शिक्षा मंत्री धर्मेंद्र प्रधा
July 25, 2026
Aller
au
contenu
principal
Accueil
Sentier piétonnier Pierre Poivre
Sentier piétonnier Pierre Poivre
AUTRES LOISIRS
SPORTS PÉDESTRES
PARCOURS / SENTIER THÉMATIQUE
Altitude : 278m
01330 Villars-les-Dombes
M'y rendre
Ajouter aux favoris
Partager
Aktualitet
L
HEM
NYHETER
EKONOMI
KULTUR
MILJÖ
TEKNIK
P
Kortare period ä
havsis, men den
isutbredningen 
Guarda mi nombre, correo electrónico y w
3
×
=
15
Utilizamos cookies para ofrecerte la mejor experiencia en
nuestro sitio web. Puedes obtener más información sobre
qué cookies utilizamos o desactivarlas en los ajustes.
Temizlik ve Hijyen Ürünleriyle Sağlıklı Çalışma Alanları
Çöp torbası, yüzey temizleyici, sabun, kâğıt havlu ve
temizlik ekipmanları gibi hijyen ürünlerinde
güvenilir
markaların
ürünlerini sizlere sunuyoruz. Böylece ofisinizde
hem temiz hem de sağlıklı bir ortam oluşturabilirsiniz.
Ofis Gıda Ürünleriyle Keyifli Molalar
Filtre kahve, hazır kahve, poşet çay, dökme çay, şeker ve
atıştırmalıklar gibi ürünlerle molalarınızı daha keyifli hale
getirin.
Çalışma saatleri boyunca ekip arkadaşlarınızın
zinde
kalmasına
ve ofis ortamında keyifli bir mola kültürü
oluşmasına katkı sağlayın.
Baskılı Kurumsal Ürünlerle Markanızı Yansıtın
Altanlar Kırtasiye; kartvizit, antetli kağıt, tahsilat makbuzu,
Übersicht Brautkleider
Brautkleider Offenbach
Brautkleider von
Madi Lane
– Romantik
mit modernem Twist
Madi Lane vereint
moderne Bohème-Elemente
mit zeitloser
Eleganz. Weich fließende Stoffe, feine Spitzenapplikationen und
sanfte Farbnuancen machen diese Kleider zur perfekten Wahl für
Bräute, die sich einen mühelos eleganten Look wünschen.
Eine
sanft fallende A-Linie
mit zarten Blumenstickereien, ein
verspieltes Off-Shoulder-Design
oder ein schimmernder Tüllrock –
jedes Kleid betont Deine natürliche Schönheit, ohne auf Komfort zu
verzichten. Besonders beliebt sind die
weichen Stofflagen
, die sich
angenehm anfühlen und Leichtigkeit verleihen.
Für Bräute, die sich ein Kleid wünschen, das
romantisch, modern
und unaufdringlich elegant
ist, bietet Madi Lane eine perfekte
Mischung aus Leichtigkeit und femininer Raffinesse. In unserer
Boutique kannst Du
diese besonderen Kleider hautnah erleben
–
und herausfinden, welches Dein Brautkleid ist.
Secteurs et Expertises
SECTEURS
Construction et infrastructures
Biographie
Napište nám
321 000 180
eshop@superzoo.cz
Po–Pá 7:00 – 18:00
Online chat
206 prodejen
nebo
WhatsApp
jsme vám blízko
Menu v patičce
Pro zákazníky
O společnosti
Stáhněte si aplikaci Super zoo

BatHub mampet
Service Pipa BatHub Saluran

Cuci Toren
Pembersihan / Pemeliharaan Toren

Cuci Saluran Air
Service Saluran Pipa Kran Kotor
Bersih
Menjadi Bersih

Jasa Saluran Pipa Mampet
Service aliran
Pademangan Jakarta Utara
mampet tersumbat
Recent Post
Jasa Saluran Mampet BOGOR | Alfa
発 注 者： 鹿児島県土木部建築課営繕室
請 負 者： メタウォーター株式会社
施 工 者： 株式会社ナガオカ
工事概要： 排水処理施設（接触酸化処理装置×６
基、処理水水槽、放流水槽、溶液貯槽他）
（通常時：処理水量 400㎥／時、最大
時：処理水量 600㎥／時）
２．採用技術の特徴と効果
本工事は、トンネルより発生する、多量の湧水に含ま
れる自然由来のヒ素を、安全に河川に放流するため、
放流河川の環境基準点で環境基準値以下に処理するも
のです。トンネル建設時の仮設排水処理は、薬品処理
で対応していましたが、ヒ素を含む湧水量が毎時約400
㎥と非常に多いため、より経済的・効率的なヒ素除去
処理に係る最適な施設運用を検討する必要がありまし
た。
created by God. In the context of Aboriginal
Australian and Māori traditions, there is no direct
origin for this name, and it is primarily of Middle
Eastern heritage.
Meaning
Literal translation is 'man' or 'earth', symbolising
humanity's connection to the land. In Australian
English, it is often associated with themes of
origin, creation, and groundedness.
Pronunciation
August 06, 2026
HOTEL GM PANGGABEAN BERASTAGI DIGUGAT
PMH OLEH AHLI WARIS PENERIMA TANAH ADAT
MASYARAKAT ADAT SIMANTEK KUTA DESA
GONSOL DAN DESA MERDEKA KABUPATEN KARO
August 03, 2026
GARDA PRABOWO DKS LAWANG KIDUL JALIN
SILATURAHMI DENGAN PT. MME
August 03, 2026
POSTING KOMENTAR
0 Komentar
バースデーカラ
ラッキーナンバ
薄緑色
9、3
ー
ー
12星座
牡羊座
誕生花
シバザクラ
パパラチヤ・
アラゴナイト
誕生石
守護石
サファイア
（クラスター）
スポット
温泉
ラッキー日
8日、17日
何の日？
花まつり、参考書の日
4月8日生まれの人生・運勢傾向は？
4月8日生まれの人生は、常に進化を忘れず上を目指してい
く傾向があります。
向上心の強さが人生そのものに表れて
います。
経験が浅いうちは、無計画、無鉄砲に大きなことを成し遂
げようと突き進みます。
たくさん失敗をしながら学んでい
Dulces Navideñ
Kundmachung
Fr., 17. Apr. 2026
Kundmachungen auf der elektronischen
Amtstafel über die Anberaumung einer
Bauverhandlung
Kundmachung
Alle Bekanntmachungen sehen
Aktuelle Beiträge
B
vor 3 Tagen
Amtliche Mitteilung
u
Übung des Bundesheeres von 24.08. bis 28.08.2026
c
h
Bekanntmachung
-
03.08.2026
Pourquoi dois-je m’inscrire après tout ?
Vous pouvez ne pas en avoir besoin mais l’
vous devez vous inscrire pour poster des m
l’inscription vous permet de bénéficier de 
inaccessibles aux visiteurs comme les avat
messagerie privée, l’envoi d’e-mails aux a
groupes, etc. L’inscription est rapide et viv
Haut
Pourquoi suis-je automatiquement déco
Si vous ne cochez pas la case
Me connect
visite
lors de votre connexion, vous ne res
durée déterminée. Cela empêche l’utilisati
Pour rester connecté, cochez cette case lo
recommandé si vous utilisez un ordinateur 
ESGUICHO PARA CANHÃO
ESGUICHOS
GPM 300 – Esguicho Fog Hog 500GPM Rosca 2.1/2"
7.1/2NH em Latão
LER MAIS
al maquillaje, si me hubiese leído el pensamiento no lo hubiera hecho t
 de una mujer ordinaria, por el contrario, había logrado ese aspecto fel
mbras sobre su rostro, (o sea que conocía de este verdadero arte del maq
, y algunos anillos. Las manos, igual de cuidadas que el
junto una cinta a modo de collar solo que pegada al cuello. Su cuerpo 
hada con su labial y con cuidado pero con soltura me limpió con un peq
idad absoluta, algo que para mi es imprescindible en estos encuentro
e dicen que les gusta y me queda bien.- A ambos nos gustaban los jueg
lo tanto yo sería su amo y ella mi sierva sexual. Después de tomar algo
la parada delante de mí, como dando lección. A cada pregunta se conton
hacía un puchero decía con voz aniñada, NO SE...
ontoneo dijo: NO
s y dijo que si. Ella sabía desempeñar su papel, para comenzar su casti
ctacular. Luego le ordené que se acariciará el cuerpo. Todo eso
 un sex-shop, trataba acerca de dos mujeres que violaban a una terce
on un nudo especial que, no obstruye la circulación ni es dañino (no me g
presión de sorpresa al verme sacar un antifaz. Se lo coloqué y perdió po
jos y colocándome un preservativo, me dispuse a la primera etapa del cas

### Activity
Please convert the records, from the start through the line containing "Temizlik ve Hijyen", into a Markdown table with the columns No. and Line, one numbered row per line, leaving out blank lines.

### Written answer
| No. | Line |
|---|---|
| 1 | शिक्षा मंत्री धर्मेंद्र प्रधा |
| 2 | July 25, 2026 |
| 3 | Aller |
| 4 | au |
| 5 | contenu |
| 6 | principal |
| 7 | Accueil |
| 8 | Sentier piétonnier Pierre Poivre |
| 9 | Sentier piétonnier Pierre Poivre |
| 10 | AUTRES LOISIRS |
| 11 | SPORTS PÉDESTRES |
| 12 | PARCOURS / SENTIER THÉMATIQUE |
| 13 | Altitude : 278m |
| 14 | 01330 Villars-les-Dombes |
| 15 | M'y rendre |
| 16 | Ajouter aux favoris |
| 17 | Partager |
| 18 | Aktualitet |
| 19 | L |
| 20 | HEM |
| 21 | NYHETER |
| 22 | EKONOMI |
| 23 | KULTUR |
| 24 | MILJÖ |
| 25 | TEKNIK |
| 26 | P |
| 27 | Kortare period ä |
| 28 | havsis, men den |
| 29 | isutbredningen  |
| 30 | Guarda mi nombre, correo electrónico y w |
| 31 | 3 |
| 32 | × |
| 33 | = |
| 34 | 15 |
| 35 | Utilizamos cookies para ofrecerte la mejor experiencia en |
| 36 | nuestro sitio web. Puedes obtener más información sobre |
| 37 | qué cookies utilizamos o desactivarlas en los ajustes. |
| 38 | Temizlik ve Hijyen Ürünleriyle Sağlıklı Çalışma Alanları |